== Extracted information

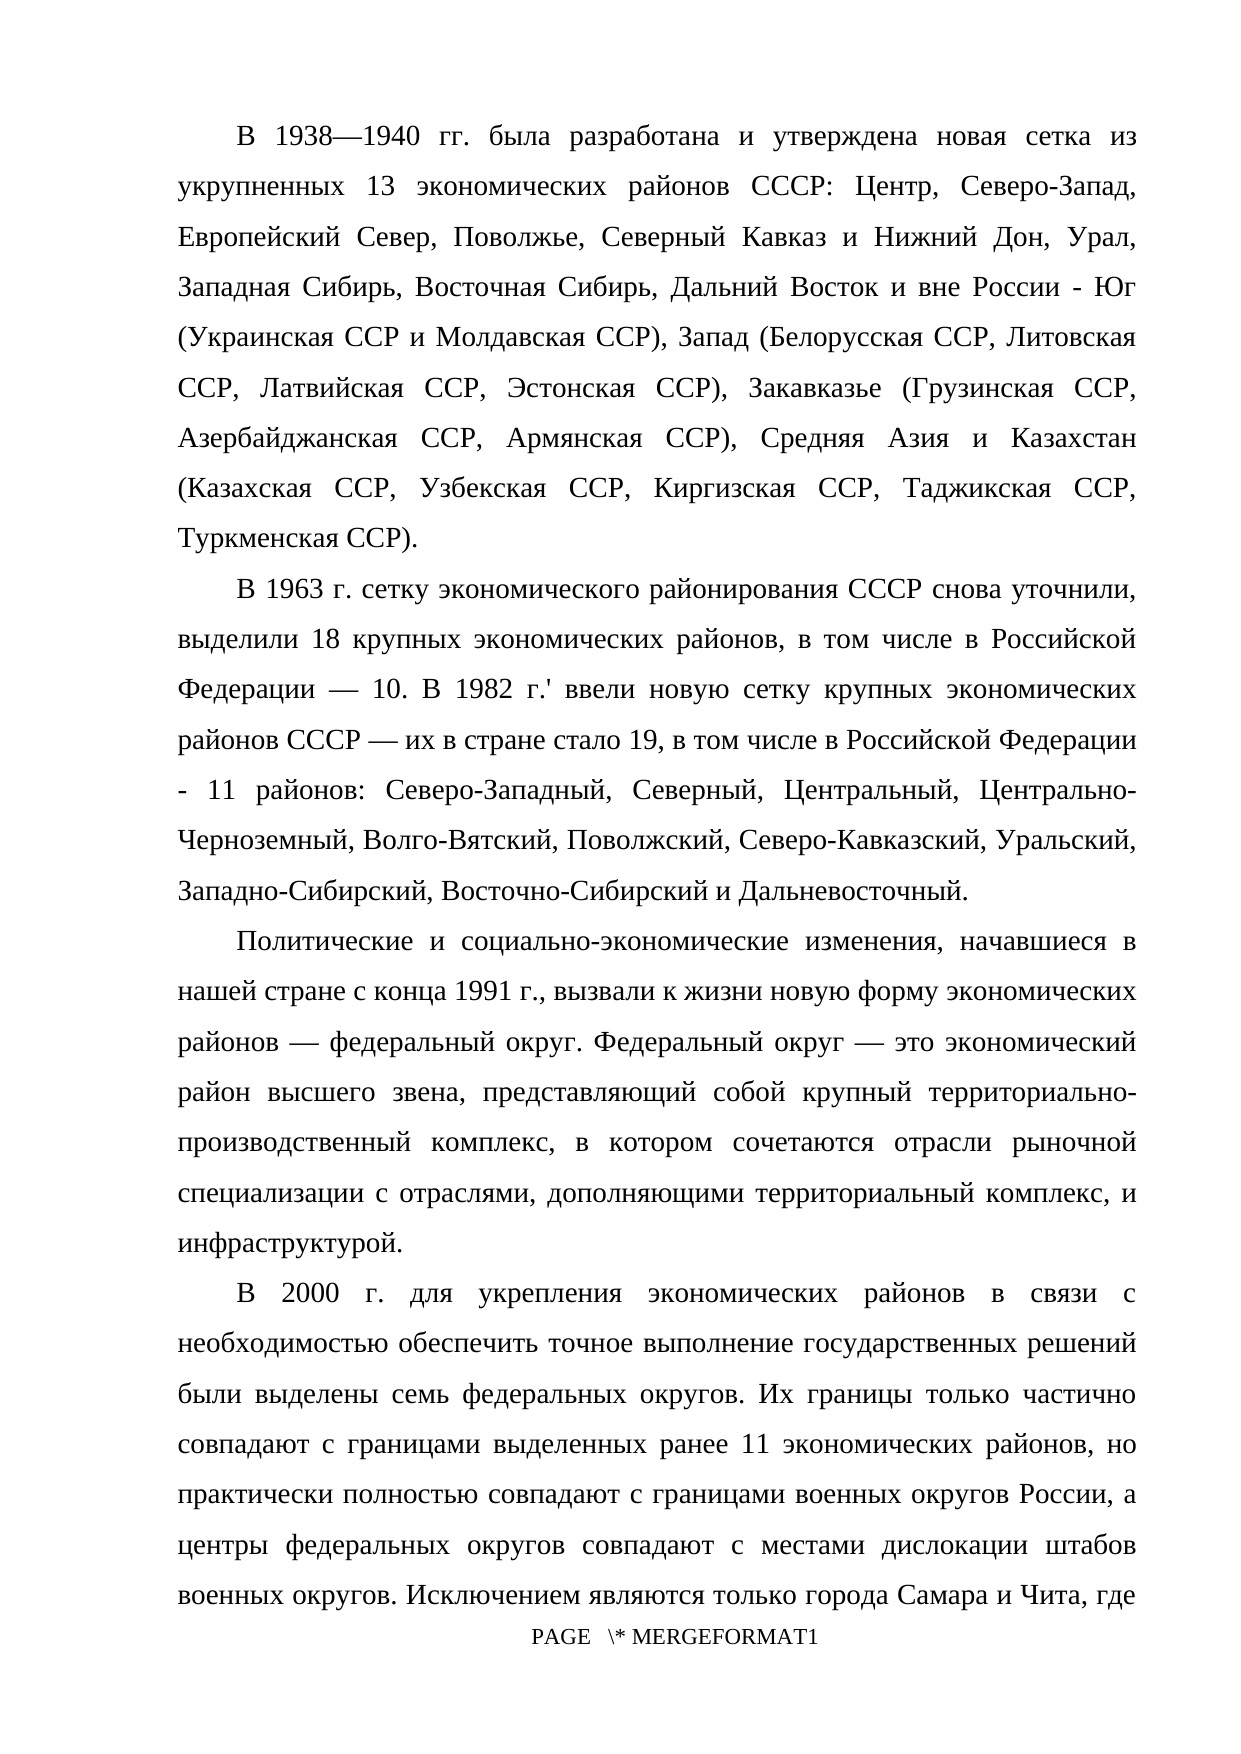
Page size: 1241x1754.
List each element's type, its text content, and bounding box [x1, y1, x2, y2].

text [177, 1275, 1138, 1611]
text В 1938—1940 гг. была разработана и утверждена новая сетка из укрупненных 13 экономических районов СССР: Центр, Северо-Запад, Европейский Север, Поволжье, Северный Кавказ и Нижний Дон, Урал, Западная Сибирь, Восточная Сибирь, Дальний Восток и вне России - Юг (Украинская ССР и Молдавская ССР), Запад (Белорусская ССР, Литовская ССР, Латвийская ССР, Эстонская ССР), Закавказье (Грузинская ССР, Азербайджанская ССР, Армянская ССР), Средняя Азия и Казахстан (Казахская ССР, Узбекская ССР, Киргизская ССР, Таджикская ССР, Туркменская ССР). [177, 118, 1138, 554]
text Политические и социально-экономические изменения, начавшиеся в нашей стране с конца 1991 г., вызвали к жизни новую форму экономических районов — федеральный округ. Федеральный округ — это экономический район высшего звена, представляющий собой крупный территориально-производственный комплекс, в котором сочетаются отрасли рыночной специализации с отраслями, дополняющими территориальный комплекс, и инфраструктурой. [177, 923, 1138, 1258]
text В 1963 г. сетку экономического районирования СССР снова уточнили, выделили 18 крупных экономических районов, в том числе в Российской Федерации — 10. В 1982 г.' ввели новую сетку крупных экономических районов СССР — их в стране стало 19, в том числе в Российской Федерации - 11 районов: Северо-Западный, Северный, Центральный, Центрально-Черноземный, Волго-Вятский, Поволжский, Северо-Кавказский, Уральский, Западно-Сибирский, Восточно-Сибирский и Дальневосточный. [177, 571, 1138, 906]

====

Work to be completed:
Please reproduce the entries from above exactly; images are not part of the copy.

Solved exercise:
Page size: 1241x1754.
List each element's type, its text content, and bounding box [x1, y1, x2, y2].

text [177, 1275, 1138, 1611]
text В 1938—1940 гг. была разработана и утверждена новая сетка из укрупненных 13 экономических районов СССР: Центр, Северо-Запад, Европейский Север, Поволжье, Северный Кавказ и Нижний Дон, Урал, Западная Сибирь, Восточная Сибирь, Дальний Восток и вне России - Юг (Украинская ССР и Молдавская ССР), Запад (Белорусская ССР, Литовская ССР, Латвийская ССР, Эстонская ССР), Закавказье (Грузинская ССР, Азербайджанская ССР, Армянская ССР), Средняя Азия и Казахстан (Казахская ССР, Узбекская ССР, Киргизская ССР, Таджикская ССР, Туркменская ССР). [177, 118, 1138, 554]
text Политические и социально-экономические изменения, начавшиеся в нашей стране с конца 1991 г., вызвали к жизни новую форму экономических районов — федеральный округ. Федеральный округ — это экономический район высшего звена, представляющий собой крупный территориально-производственный комплекс, в котором сочетаются отрасли рыночной специализации с отраслями, дополняющими территориальный комплекс, и инфраструктурой. [177, 923, 1138, 1258]
text В 1963 г. сетку экономического районирования СССР снова уточнили, выделили 18 крупных экономических районов, в том числе в Российской Федерации — 10. В 1982 г.' ввели новую сетку крупных экономических районов СССР — их в стране стало 19, в том числе в Российской Федерации - 11 районов: Северо-Западный, Северный, Центральный, Центрально-Черноземный, Волго-Вятский, Поволжский, Северо-Кавказский, Уральский, Западно-Сибирский, Восточно-Сибирский и Дальневосточный. [177, 571, 1138, 906]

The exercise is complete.